Berbaris kayu-kayu tumbang, menyelimuti hutan limbah,
Di sana, di antara pepohonan dan semak yang rimbun,
Orang tua bertahan, berjuang, tak kenal lelah.
Mereka bukanlah pahlawan bersenjata atau berpelindung baja,
Namun tangan-tangan mereka menganyam noken dari kulit kayu,
Anggrek liar menghiasi sudut-sudut harapan,
Di bawah terik mentari dan gerimis hujan,
Kacang tanah dan dimoane mani ditukar dengan rupiah,
Setiap keringat adalah nilai untuk masa depan anak tercinta.

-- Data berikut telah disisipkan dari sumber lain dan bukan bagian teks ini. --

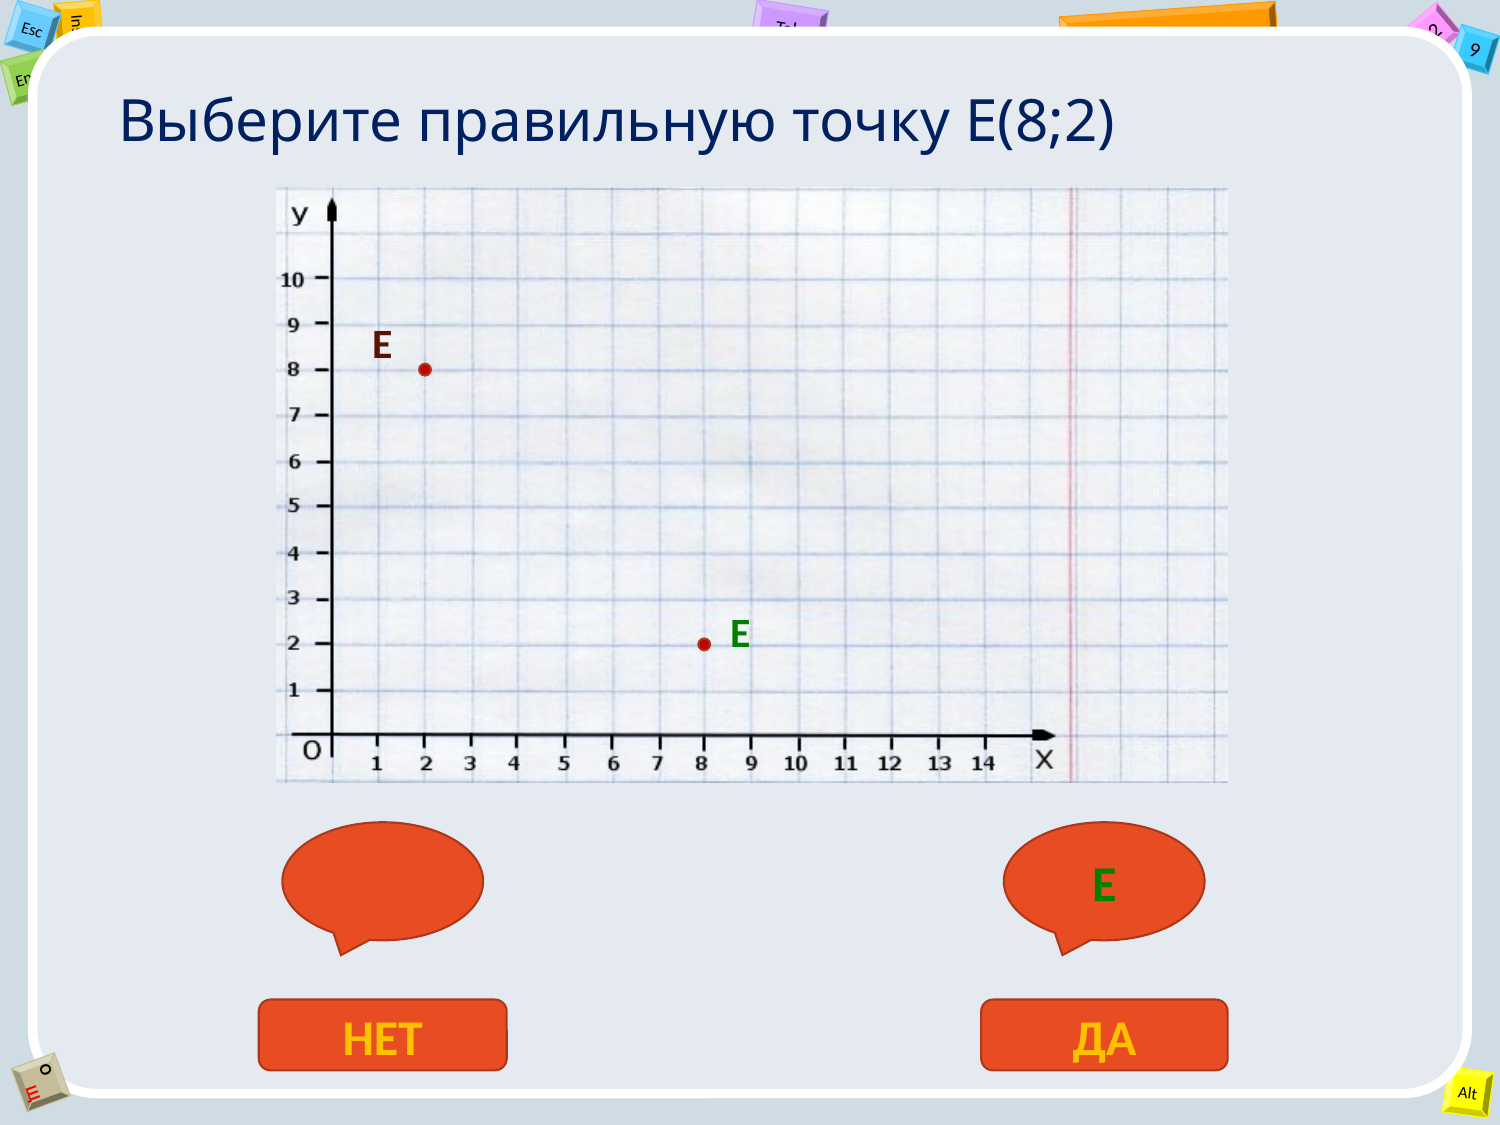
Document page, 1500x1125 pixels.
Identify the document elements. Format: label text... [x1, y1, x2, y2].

text_box ДА [980, 998, 1229, 1072]
text_box Е [281, 821, 485, 957]
text_box Е [1002, 821, 1206, 957]
text_box НЕТ [257, 998, 508, 1072]
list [276, 187, 1228, 783]
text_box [698, 597, 763, 664]
title Выберите правильную точку Е(8;2) [103, 14, 1397, 232]
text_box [357, 309, 431, 376]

Tak ada istana mewah, hanya pondok kecil dan tumpukan barang,
Namun di sana tersimpan cita-cita besar,
Untuk anak yang jauh melangkah, menimba ilmu hingga ke kota,
Demi gelar sarjana, demi masa depan yang cerah.
Kini, di tengah gemuruh kebanggaan dan air mata haru,
Anak itu berdiri tegak, menggenggam gelar sarjana S.T.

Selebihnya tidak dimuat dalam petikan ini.